Parecen estancados, quietos, inmóviles, ajenos e indiferentes a lo que pase a su alrededor. Pero no, simplemente son pacientes, viven en un tempo diferente. Y mientras todo lo que les rodea se mueve, cambia, muere, ellos crecen, se dejan llevar por los elementos en un cambio lento pero infinito.

Así son estos remansos de paz, refugio de almas solitarias –o solas, que no es lo mismo–, rincón de enamorados, pista de entrenamiento, deleite de niños, paraíso de canes y aves. Así son estos santuarios urbanos, pequeñas válvulas de escape al tedio, estrés y jaleo cotidianos. Esmeraldas discretas que iluminan sobrios trajes grises. Claros en espesas junglas de hormigón y asfalto. Puertos tranquilos en tormentas salvajes. Así son.
Así son los parques.

24 de septiembre de 2012

Vigilando vigilantes, un amanecer en la orilla.

Caminantes que, como soldados de guardia, hacen su ronda entre la arena y el mar; y parecen vigilar que las olas rompan donde deben y los niveles de espuma sean los correctos. Guardianes incansables desde la salida del sol hasta su puesta. algunos cubren su turno corriendo, otros deciden velar por la correcta posición de la tierra y el agua apostados en la orilla con la mirada fija en las olas.

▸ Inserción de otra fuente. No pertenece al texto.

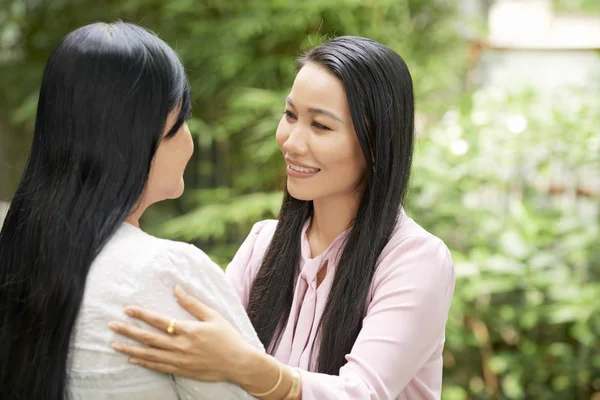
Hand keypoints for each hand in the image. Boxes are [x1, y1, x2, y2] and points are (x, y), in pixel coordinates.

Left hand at [109, 285, 254, 382]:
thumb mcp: (213, 316)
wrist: (238, 363)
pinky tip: (132, 359)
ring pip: (149, 354)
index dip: (142, 314)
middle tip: (112, 326)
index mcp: (188, 330)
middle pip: (149, 338)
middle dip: (128, 331)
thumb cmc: (228, 338)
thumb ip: (193, 303)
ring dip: (130, 349)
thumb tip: (177, 288)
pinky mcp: (181, 370)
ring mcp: (179, 360)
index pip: (159, 321)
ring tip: (114, 344)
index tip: (127, 309)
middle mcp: (180, 346)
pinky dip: (144, 363)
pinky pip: (158, 367)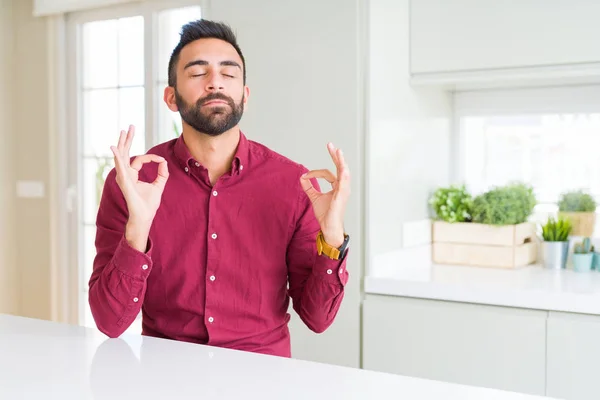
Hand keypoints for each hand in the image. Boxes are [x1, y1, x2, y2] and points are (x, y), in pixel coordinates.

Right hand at [111, 125, 168, 249]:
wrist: (144, 216)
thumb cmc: (148, 204)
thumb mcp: (158, 186)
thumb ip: (162, 174)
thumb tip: (164, 162)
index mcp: (132, 175)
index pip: (139, 160)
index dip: (151, 158)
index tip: (161, 160)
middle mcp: (126, 174)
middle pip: (125, 153)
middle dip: (127, 139)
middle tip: (130, 127)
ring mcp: (123, 177)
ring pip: (121, 157)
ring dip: (122, 143)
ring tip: (123, 131)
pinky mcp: (124, 182)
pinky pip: (121, 167)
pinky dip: (118, 157)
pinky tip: (114, 148)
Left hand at [300, 143, 350, 247]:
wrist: (328, 227)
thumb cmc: (325, 214)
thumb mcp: (314, 197)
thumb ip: (308, 187)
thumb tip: (302, 177)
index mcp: (337, 186)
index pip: (327, 174)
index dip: (315, 173)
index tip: (305, 176)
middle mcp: (342, 187)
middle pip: (339, 167)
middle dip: (335, 156)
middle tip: (330, 145)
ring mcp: (344, 190)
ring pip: (343, 172)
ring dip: (340, 161)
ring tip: (338, 151)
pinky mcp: (342, 195)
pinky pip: (344, 182)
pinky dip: (343, 174)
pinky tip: (343, 168)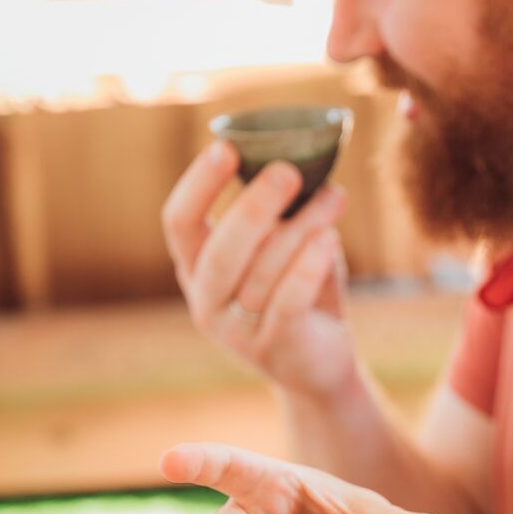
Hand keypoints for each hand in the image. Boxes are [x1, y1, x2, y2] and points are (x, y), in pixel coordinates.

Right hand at [162, 142, 358, 398]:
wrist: (319, 366)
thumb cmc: (299, 295)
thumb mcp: (283, 250)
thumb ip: (281, 215)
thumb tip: (304, 160)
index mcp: (196, 268)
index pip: (179, 223)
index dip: (198, 185)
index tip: (226, 147)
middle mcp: (206, 301)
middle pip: (220, 251)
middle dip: (253, 207)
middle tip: (287, 170)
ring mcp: (237, 332)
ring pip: (264, 272)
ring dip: (301, 228)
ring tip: (333, 198)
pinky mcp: (276, 349)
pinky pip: (288, 302)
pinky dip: (308, 267)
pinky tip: (330, 238)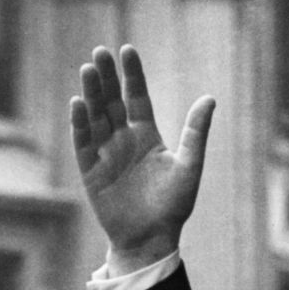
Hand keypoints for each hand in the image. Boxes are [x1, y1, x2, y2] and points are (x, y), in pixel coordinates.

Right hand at [70, 45, 215, 274]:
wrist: (151, 239)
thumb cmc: (173, 206)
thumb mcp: (189, 167)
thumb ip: (196, 133)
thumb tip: (210, 99)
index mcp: (147, 136)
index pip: (137, 97)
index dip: (132, 75)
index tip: (127, 49)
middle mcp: (123, 140)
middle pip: (112, 102)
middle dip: (106, 77)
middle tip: (100, 52)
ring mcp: (105, 153)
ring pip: (95, 117)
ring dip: (91, 94)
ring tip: (88, 69)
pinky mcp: (90, 170)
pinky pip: (82, 142)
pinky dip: (80, 124)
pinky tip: (78, 103)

Los hay que se hacen acompañar por perros para asegurarse de que todo esté en orden, otros prefieren compañía más humana o ninguna en absoluto. existen unos –más audaces, quizá, o más insensatos– que armados de gafas y aletas realizan su ronda entre las olas.
Todos, sin embargo, desempeñan la inestimable labor de vigilar las costas frente a peligros aún desconocidos. ¿O quizá no, y sólo pasean?



A ellos

A los ingenieros militares constantemente asediados por el mar. A esos incansables guerreros que se baten a cuerpo gentil contra las olas y que sólo se retiran, resignados, tras reiterados gritos de sus superiores. Cazadores de peces con la mirada y expertos buscadores de conchas y piedras peculiares. Bucaneros se creen al desenterrar preciados e imaginarios tesoros de entre la arena. A sus ojos, esas velas que se otean en el horizonte bien pueden ser su soñada fragata o un temible corsario para el que mas vale tener listos los cañones.
A ellos, que se sueñan héroes, piratas, caballeros, pistoleros, aventureros. A ellos, que se sueñan libres y mientras sigan soñando serán más libres que nadie. A ellos, valientes, que han librado más batallas, abordado más barcos, vencido a más dragones, atracado más diligencias y descubierto más tesoros que nadie jamás. A ellos que en su inocencia son dueños del mundo.

Porque importa más lo que uno cree ser, lo que se siente, que lo que se es.



Llamas

Viento de cenizas que infla bolsas de carne. Impulsa cascarones no aptos para tempestades hacia el ojo del huracán. Alegría en nubes grises que brotan de mares verdosos. Nubes que sostienen castillos y edenes, prisiones y bosques. Mayúsculas borrosas. Ríos de cosas, torrentes de emociones, arroyos de ideas. Ríos de cosas que no se pueden pesar en una báscula ni tasar en un mercado. Una lluvia de palabras.

Majestuosas sombras que surcan los cielos, o mentes, ya no lo recuerdo. Incandescentes carbones, hogueras fulgurantes. Mensajes secretos en chispas perdidas.

Palabras que son sólo palabras y que no por juntarlas significan algo. Patrones ocultos en las estrellas, dónde cada uno ve lo que se merece, pero en dónde realmente no hay nada. Sólo destellos lejanos.